Stored data entries:

=== Section Start ===

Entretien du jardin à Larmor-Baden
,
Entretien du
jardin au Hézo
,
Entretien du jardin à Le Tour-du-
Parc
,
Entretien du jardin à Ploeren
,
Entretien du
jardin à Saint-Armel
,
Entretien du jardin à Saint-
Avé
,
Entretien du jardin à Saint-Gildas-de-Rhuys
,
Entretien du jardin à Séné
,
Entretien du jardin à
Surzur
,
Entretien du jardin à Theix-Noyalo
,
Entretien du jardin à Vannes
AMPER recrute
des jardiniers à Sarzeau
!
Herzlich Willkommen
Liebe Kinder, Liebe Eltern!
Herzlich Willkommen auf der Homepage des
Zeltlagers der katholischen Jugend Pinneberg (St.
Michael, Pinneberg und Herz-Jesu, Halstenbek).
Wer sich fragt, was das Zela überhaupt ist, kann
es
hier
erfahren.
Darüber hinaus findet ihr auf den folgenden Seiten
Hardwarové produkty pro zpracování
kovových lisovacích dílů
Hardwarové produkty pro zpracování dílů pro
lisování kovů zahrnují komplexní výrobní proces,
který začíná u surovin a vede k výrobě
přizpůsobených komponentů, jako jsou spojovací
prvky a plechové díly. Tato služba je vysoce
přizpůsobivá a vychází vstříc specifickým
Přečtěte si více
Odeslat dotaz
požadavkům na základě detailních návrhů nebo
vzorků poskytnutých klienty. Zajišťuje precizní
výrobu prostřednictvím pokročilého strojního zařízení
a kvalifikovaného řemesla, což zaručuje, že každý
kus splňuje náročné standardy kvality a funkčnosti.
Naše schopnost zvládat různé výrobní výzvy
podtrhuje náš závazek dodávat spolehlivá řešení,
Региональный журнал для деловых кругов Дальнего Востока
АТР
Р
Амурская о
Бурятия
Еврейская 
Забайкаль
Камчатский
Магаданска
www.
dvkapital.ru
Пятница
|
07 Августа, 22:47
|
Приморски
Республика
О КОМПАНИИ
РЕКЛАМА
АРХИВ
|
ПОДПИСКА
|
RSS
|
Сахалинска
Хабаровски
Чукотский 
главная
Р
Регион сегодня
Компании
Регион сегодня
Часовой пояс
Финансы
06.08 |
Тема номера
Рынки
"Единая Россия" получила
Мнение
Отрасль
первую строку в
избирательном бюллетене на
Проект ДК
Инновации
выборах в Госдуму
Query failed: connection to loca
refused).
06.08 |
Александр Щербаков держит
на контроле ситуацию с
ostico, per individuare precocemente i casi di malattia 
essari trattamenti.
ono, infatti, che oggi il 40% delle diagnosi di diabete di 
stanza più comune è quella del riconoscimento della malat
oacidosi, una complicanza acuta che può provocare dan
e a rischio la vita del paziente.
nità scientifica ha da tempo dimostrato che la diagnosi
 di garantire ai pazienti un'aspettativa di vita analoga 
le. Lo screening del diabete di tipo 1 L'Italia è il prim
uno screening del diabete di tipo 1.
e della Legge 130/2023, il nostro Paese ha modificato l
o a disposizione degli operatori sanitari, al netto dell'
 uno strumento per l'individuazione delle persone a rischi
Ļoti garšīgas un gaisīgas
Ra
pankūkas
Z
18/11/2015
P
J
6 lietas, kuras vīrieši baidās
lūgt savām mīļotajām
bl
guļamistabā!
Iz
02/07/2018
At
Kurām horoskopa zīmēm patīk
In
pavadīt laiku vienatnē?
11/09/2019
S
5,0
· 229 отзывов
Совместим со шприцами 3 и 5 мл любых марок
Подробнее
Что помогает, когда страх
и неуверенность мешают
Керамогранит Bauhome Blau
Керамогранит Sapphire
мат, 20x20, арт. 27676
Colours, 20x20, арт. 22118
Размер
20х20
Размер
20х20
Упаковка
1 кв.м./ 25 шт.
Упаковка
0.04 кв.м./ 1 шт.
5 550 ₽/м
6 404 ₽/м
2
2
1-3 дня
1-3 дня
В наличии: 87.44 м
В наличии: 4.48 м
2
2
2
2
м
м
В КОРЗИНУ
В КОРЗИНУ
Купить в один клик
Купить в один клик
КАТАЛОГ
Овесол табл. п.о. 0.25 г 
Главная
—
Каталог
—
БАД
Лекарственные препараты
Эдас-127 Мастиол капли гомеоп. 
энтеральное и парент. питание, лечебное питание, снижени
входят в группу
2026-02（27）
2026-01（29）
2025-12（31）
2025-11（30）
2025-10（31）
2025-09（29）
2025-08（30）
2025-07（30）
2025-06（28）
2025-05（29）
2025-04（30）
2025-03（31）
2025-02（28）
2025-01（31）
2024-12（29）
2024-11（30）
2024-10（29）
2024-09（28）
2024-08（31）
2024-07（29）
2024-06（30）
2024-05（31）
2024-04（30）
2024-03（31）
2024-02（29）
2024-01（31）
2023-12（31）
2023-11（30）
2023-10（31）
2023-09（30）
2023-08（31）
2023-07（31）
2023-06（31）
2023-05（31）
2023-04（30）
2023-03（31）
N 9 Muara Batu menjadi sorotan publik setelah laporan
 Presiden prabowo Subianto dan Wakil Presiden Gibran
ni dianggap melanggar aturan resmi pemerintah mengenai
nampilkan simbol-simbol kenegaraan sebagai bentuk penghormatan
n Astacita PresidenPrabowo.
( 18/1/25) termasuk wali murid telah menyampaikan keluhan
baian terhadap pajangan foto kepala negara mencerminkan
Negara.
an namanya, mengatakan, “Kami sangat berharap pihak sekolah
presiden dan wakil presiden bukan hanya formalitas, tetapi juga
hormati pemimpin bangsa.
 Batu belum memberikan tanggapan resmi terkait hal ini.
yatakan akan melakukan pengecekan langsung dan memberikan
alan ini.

=== Section End ===

Exercise: Output each entry exactly as written, leaving none out.

Answer for this exercise:
Entretien du jardin à Larmor-Baden
,
Entretien du
jardin au Hézo
,
Entretien du jardin à Le Tour-du-
Parc
,
Entretien du jardin à Ploeren
,
Entretien du
jardin à Saint-Armel
,
Entretien du jardin à Saint-
Avé
,
Entretien du jardin à Saint-Gildas-de-Rhuys
,
Entretien du jardin à Séné
,
Entretien du jardin à
Surzur
,
Entretien du jardin à Theix-Noyalo
,
Entretien du jardin à Vannes
AMPER recrute
des jardiniers à Sarzeau
!
Herzlich Willkommen
Liebe Kinder, Liebe Eltern!
Herzlich Willkommen auf der Homepage des
Zeltlagers der katholischen Jugend Pinneberg (St.
Michael, Pinneberg und Herz-Jesu, Halstenbek).
Wer sich fragt, was das Zela überhaupt ist, kann
es
hier
erfahren.
Darüber hinaus findet ihr auf den folgenden Seiten
Hardwarové produkty pro zpracování
kovových lisovacích dílů
Hardwarové produkty pro zpracování dílů pro
lisování kovů zahrnují komplexní výrobní proces,
který začíná u surovin a vede k výrobě
přizpůsobených komponentů, jako jsou spojovací
prvky a plechové díly. Tato služba je vysoce
přizpůsobivá a vychází vstříc specifickým
Přečtěte si více
Odeslat dotaz
požadavkům na základě detailních návrhů nebo
vzorků poskytnutých klienty. Zajišťuje precizní
výrobu prostřednictvím pokročilého strojního zařízení
a kvalifikovaného řemesla, což zaručuje, že každý
kus splňuje náročné standardy kvality a funkčnosti.
Naše schopnost zvládat různé výrobní výzvy
podtrhuje náš závazek dodávat spolehlivá řešení,
Региональный журнал для деловых кругов Дальнего Востока
АТР
Р
Амурская о
Бурятия
Еврейская 
Забайкаль
Камчатский
Магаданска
www.
dvkapital.ru
Пятница
|
07 Августа, 22:47
|
Приморски
Республика
О КОМПАНИИ
РЕКЛАМА
АРХИВ
|
ПОДПИСКА
|
RSS
|
Сахалинска
Хабаровски
Чукотский 
главная
Р
Регион сегодня
Компании
Регион сегодня
Часовой пояс
Финансы
06.08 |
Тема номера
Рынки
"Единая Россия" получила
Мнение
Отрасль
первую строку в
избирательном бюллетене на
Проект ДК
Инновации
выборах в Госдуму
Query failed: connection to loca
refused).
06.08 |
Александр Щербаков держит
на контроле ситуацию с
ostico, per individuare precocemente i casi di malattia 
essari trattamenti.
ono, infatti, che oggi il 40% delle diagnosi di diabete di 
stanza più comune è quella del riconoscimento della malat
oacidosi, una complicanza acuta che può provocare dan
e a rischio la vita del paziente.
nità scientifica ha da tempo dimostrato che la diagnosi
 di garantire ai pazienti un'aspettativa di vita analoga 
le. Lo screening del diabete di tipo 1 L'Italia è il prim
uno screening del diabete di tipo 1.
e della Legge 130/2023, il nostro Paese ha modificato l
o a disposizione degli operatori sanitari, al netto dell'
 uno strumento per l'individuazione delle persone a rischi
Ļoti garšīgas un gaisīgas
Ra
pankūkas
Z
18/11/2015
P
J
6 lietas, kuras vīrieši baidās
lūgt savām mīļotajām
bl
guļamistabā!
Iz
02/07/2018
At
Kurām horoskopa zīmēm patīk
In
pavadīt laiku vienatnē?
11/09/2019
S
5,0
· 229 отзывов
Совместим со шприцами 3 и 5 мл любых марок
Подробнее
Что помогает, когда страх
и неуверенность мешают
Керамогранит Bauhome Blau
Керамогранит Sapphire
мат, 20x20, арт. 27676
Colours, 20x20, арт. 22118
Размер
20х20
Размер
20х20
Упаковка
1 кв.м./ 25 шт.
Упаковка
0.04 кв.м./ 1 шт.
5 550 ₽/м
6 404 ₽/м
2
2
1-3 дня
1-3 дня
В наличии: 87.44 м
В наличии: 4.48 м
2
2
2
2
м
м
В КОРЗИНУ
В КОРЗИНУ
Купить в один клик
Купить в один клик
КАТАЛОГ
Овесол табл. п.о. 0.25 г 
Главная
—
Каталог
—
БАД
Лекарственные препараты
Эдас-127 Мастиол капли гомеоп. 
энтеральное и парент. питание, лечебное питание, снижени
входят в группу
2026-02（27）
2026-01（29）
2025-12（31）
2025-11（30）
2025-10（31）
2025-09（29）
2025-08（30）
2025-07（30）
2025-06（28）
2025-05（29）
2025-04（30）
2025-03（31）
2025-02（28）
2025-01（31）
2024-12（29）
2024-11（30）
2024-10（29）
2024-09（28）
2024-08（31）
2024-07（29）
2024-06（30）
2024-05（31）
2024-04（30）
2024-03（31）
2024-02（29）
2024-01（31）
2023-12（31）
2023-11（30）
2023-10（31）
2023-09（30）
2023-08（31）
2023-07（31）
2023-06（31）
2023-05（31）
2023-04（30）
2023-03（31）
N 9 Muara Batu menjadi sorotan publik setelah laporan
 Presiden prabowo Subianto dan Wakil Presiden Gibran
ni dianggap melanggar aturan resmi pemerintah mengenai
nampilkan simbol-simbol kenegaraan sebagai bentuk penghormatan
n Astacita PresidenPrabowo.
( 18/1/25) termasuk wali murid telah menyampaikan keluhan
baian terhadap pajangan foto kepala negara mencerminkan
Negara.
an namanya, mengatakan, “Kami sangat berharap pihak sekolah
presiden dan wakil presiden bukan hanya formalitas, tetapi juga
hormati pemimpin bangsa.
 Batu belum memberikan tanggapan resmi terkait hal ini.
yatakan akan melakukan pengecekan langsung dan memberikan
alan ini.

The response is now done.